A cyber spy gang supported by North Korea is employing a malevolent browser extension in its campaign to steal emails. Currently tracked as Kimsuky by analysts, the gang is targeting users of Google Chrome and Microsoft Edge.

The malevolent extension was uncovered by cybersecurity researchers at Volexity. Christened SHARPEXT by the analysts, the extension supports three different Chromium-based web browsers – Whale, Chrome and Edge – and is capable of stealing mail from AOL and Gmail accounts.

An insidious campaign uncovered

Volexity’s researchers spotted the campaign back in September of last year and have continued to track the cyber spy gang’s activities. The team recently commented on its findings and described the Kimsuky’s modus operandi.

The threat actors can install the malevolent extension, but they must first compromise the victim’s system utilising a custom VBS script. They replace the ‘Secure Preferences’ and ‘Preferences’ files with those downloaded from the dedicated command-and-control server of the malware.

As soon as these new files are downloaded onto a device, the browser will automatically load the insidious SHARPEXT extension.

Volexity commented on how the malicious extension is advancing:

“The malware directly inspects and exfiltrates data from a victim’s webmail account as they browse it. Since its discovery, the extension has evolved and is currently at version 3.0, based on the internal versioning system.”

Volexity also revealed that this campaign its team uncovered lines up with previous attacks executed by Kimsuky, as it also unleased the SHARPEXT extension in targeted attacks in Europe, South Korea and the US on individuals of interest involved with foreign policy and nuclear power.

Effective and stealthy attacks

The campaign attacks use stealth. They use the fact that a victim is already logged into an emails session to steal their mail. As a result of this window of opportunity, the attack can remain entirely unnoticed by the target’s email provider, making detection challenging and, in some instances, impossible.

The workflow of the malicious extension does not trigger suspect activity alerts within the target’s accounts, which also means that the cybercriminal activity won’t be disclosed by checking the status page of a webmail account for alerts.

The cybercriminals can employ SHARPEXT to obtain a vast range of data using various commands. They can list emails collected previously from a victim to avoid uploading duplicate content, and this list is constantly updated while SHARPEXT executes.
They can add a domain to domain lists viewed by the user and upload new attachments to their remote server. They can also upload both Gmail and AOL data to their remote server.
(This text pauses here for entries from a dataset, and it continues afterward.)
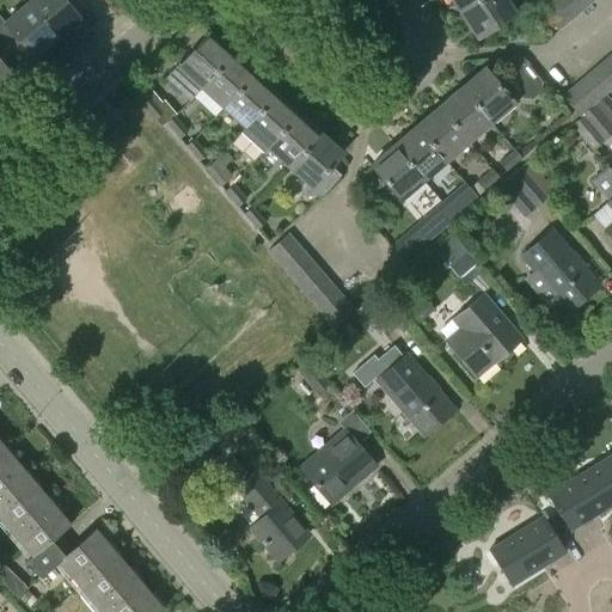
[(62,0),(31,0),(25,5),(55,40),(79,19),(62,0)]
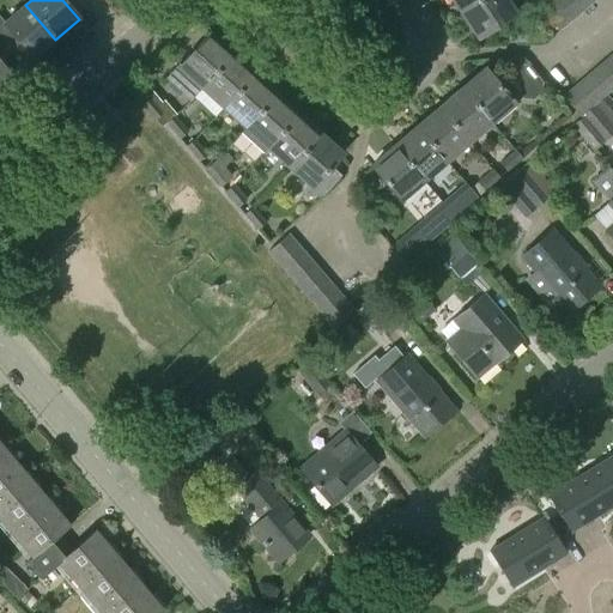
[(481,0),(451,0),(461,13),(481,0)]
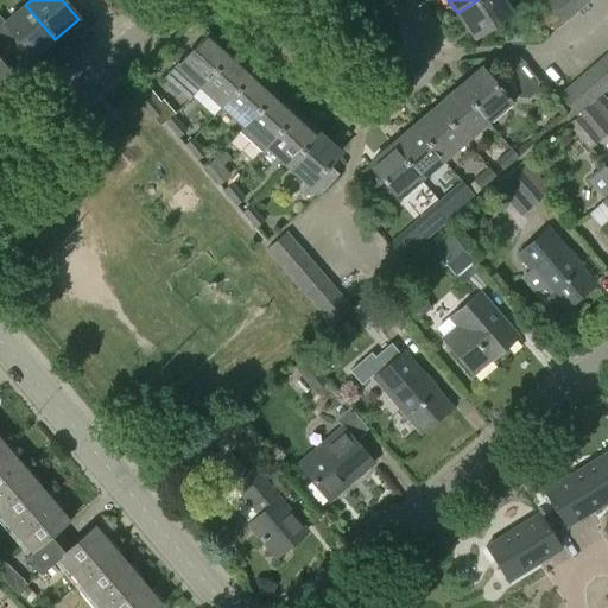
[(501,0),(477,0),(457,13),(474,39),(511,14),(501,0)]
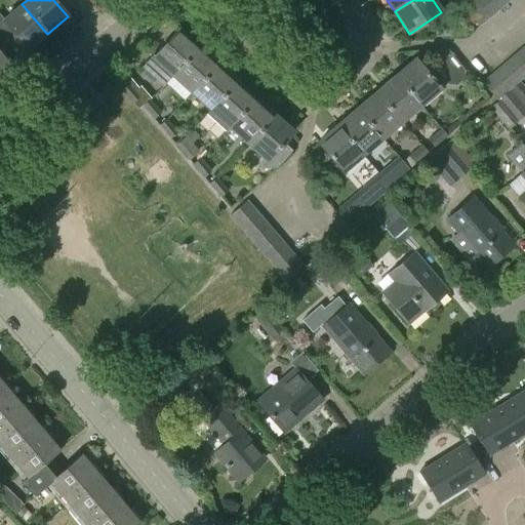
[(496,12),(485,0),(472,0),(471,2),(487,21),(496,12)]
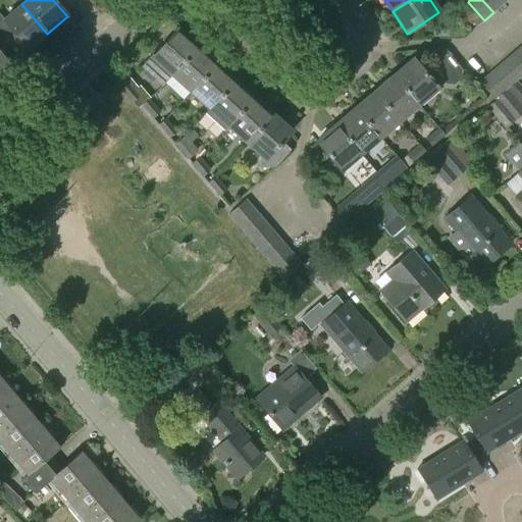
[(482,0),(493,12),(503,4),(499,0),(482,0)]
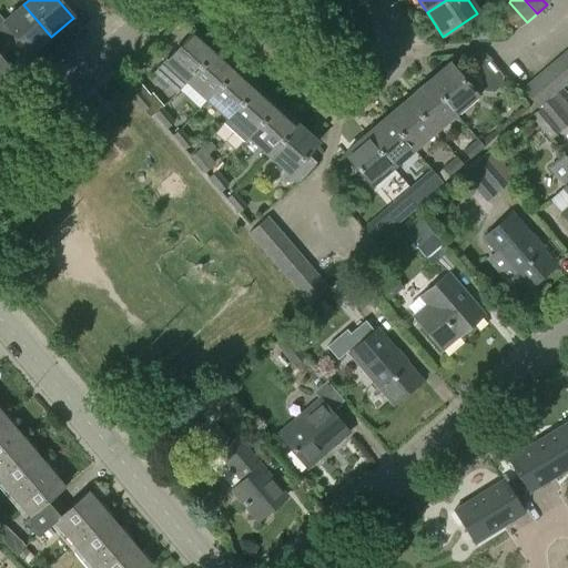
[(527,22),(509,2),(499,10),(517,31),(527,22)]
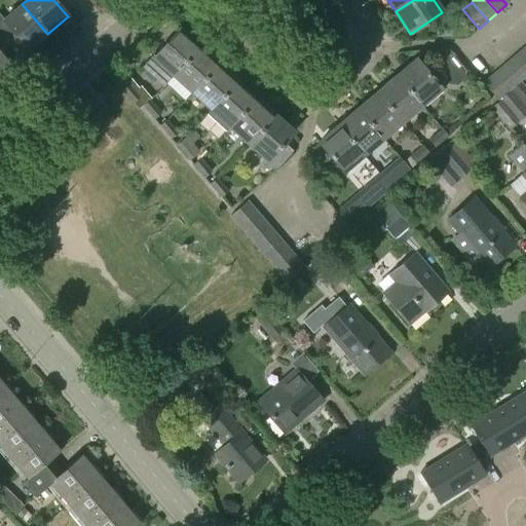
[(47,34),(22,4),(3,21),(0,15),(0,35),(8,45),(16,37),(28,50),(47,34)]
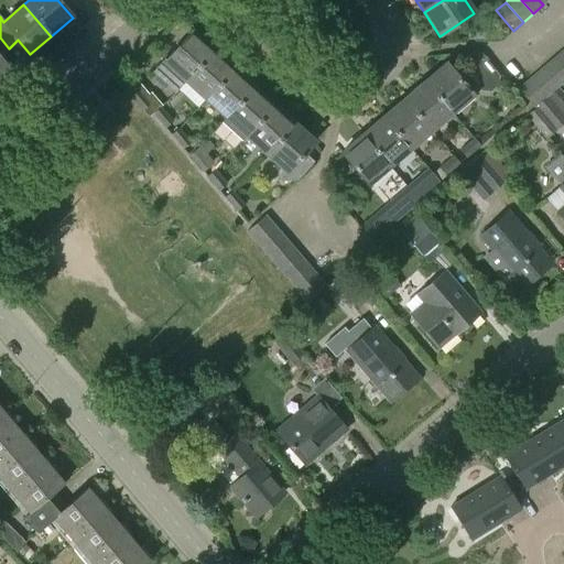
[(213,51),(192,31),(154,73),(158,76),(154,79),(163,87),(166,84),(175,91),(185,82),(184,82),(213,51)]
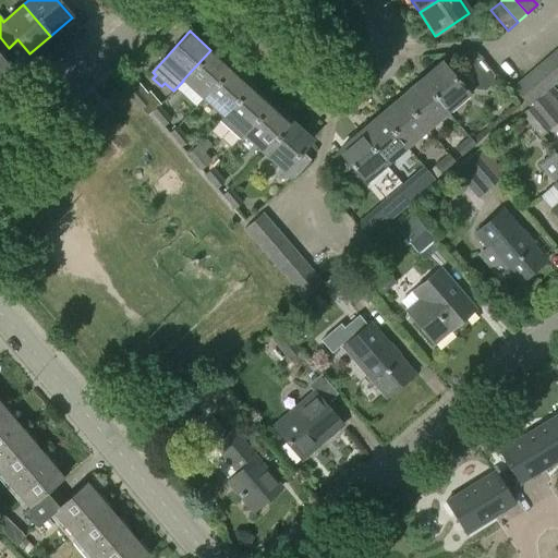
[(0,77),(10,70),(0,57),(0,55),(9,48),(0,37),(0,77)]
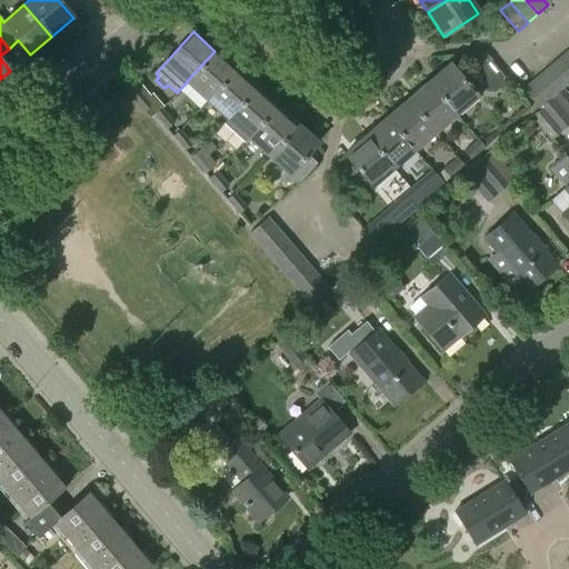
[(235,69),(215,51),(186,82),(187,82),(207,100),(235,69)]
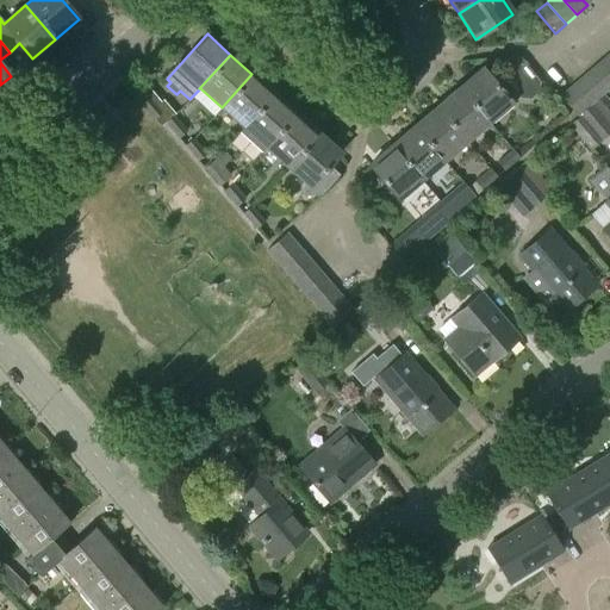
[(609,67),(603,58),(592,68),(609,88),(609,67)]
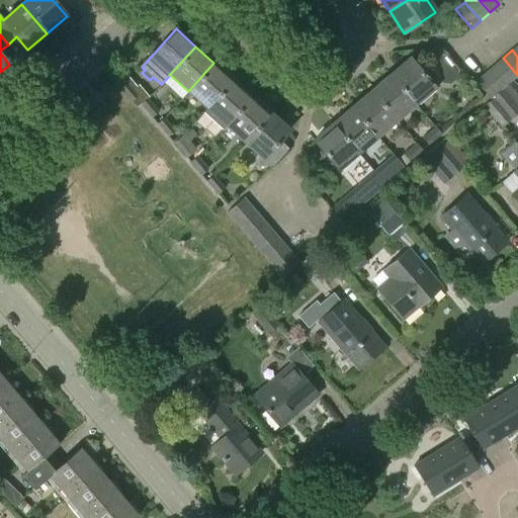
[(457,79),(457,69),(446,55),(436,54),(429,60),(429,69),(441,84),(450,84),(457,79)]
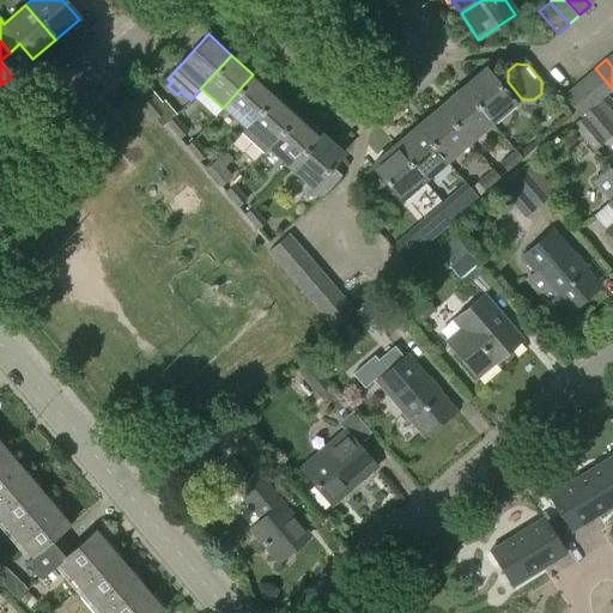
[(485,68),(461,89),(491,123),(514,103),(485,68)]
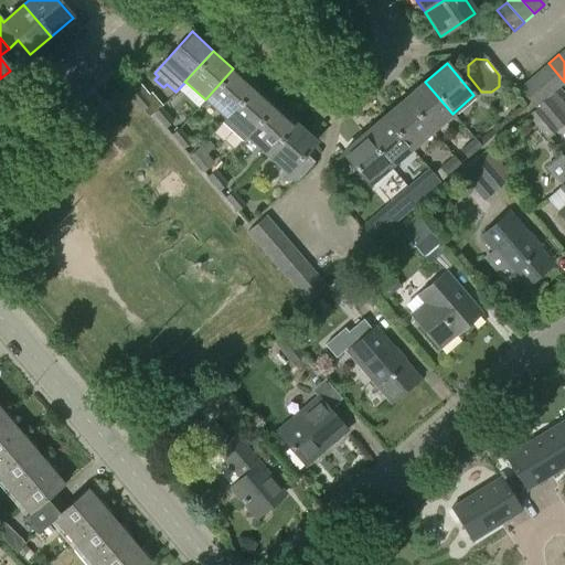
[(564,82),(548,63),(539,71),(555,91),(558,88),(564,82)]
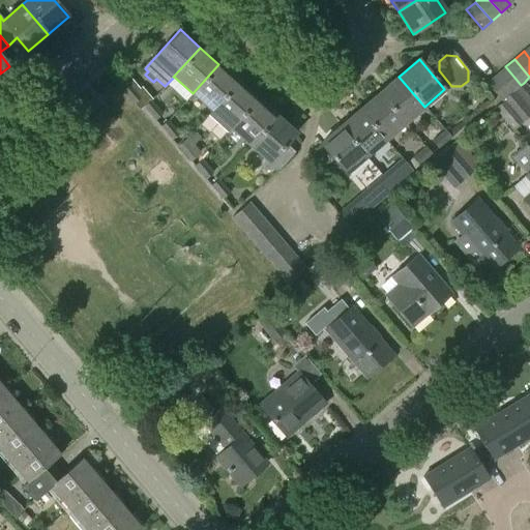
[(218,64),(193,93),(211,111),(238,82),(218,64)]
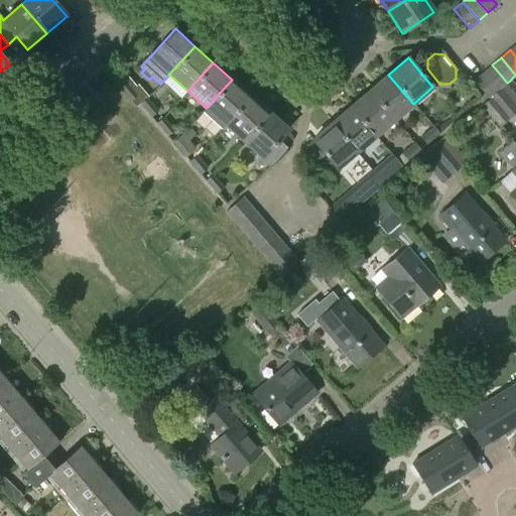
[(507,83),(492,65),(482,73),(498,91),(500,89),(507,83)]
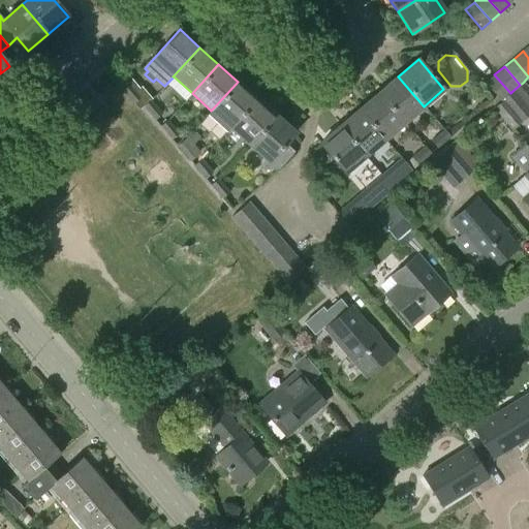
[(510,93),(494,74),(485,83),(501,101),(503,99),(510,93)]
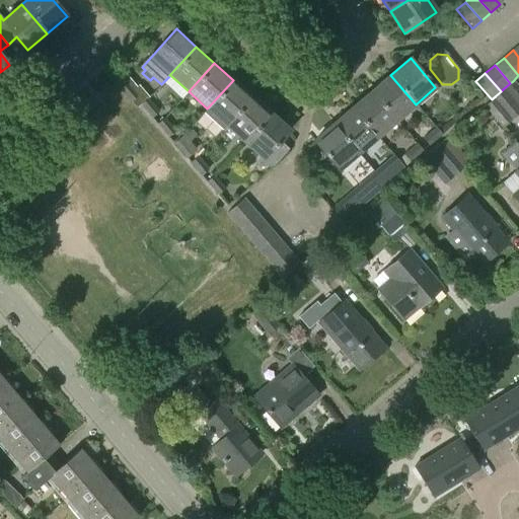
[(416,104),(390,75),(371,91),(396,121),(416,104)]
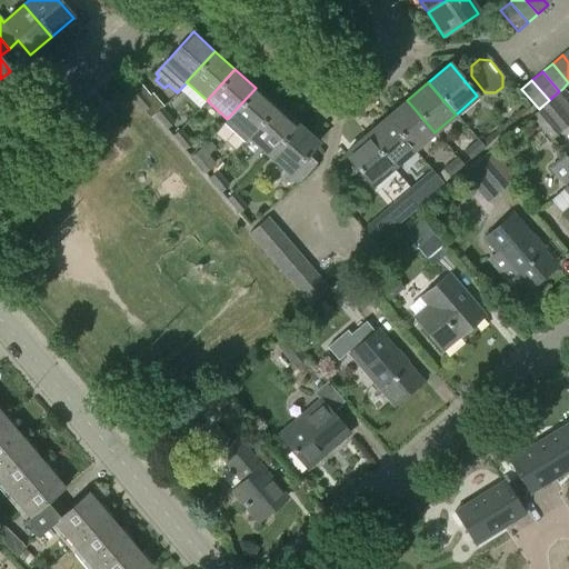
[(256,88),(227,119),(222,125),(242,143),(248,138),(276,107),(256,88)]
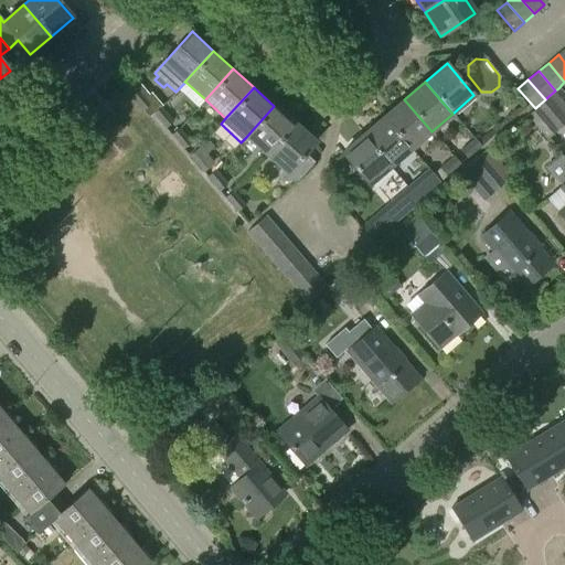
[(564,95),(558,88),(555,91),(547,97),(564,117),(564,95)]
The recent campaign isn’t the first recorded instance of Advanced Persistence Threat (APT) group from North Korea using browser extensions to collect and steal confidential information from the breached systems of victims. In 2018, the ASERT Team at Netscout discovered a spear phishing strategy designed by Kimsuky that pushed a malevolent Chrome extension to attack multiple academic entities at numerous universities.